■ Input ■
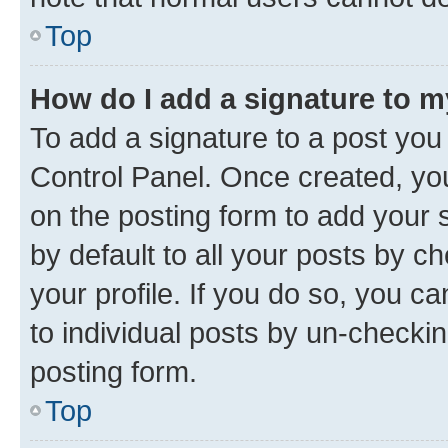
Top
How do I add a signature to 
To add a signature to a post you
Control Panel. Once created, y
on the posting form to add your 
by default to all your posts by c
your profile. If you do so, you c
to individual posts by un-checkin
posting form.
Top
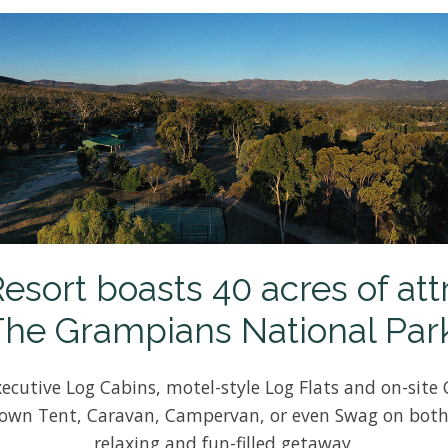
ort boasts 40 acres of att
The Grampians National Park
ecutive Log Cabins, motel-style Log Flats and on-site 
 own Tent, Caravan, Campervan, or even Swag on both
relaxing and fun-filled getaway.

---

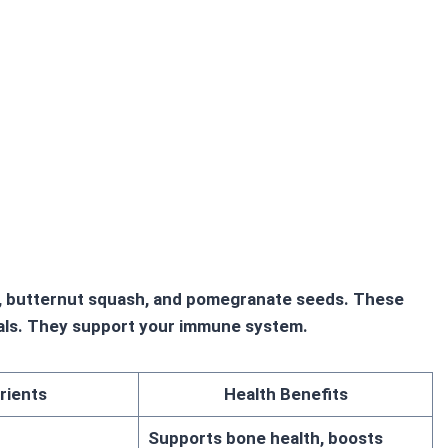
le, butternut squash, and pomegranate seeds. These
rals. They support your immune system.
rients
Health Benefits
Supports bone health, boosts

■ Work to complete ■
Determine, please, how many lines hold "posts" in the records, and give that number by itself.

■ Response for this exercise ■
2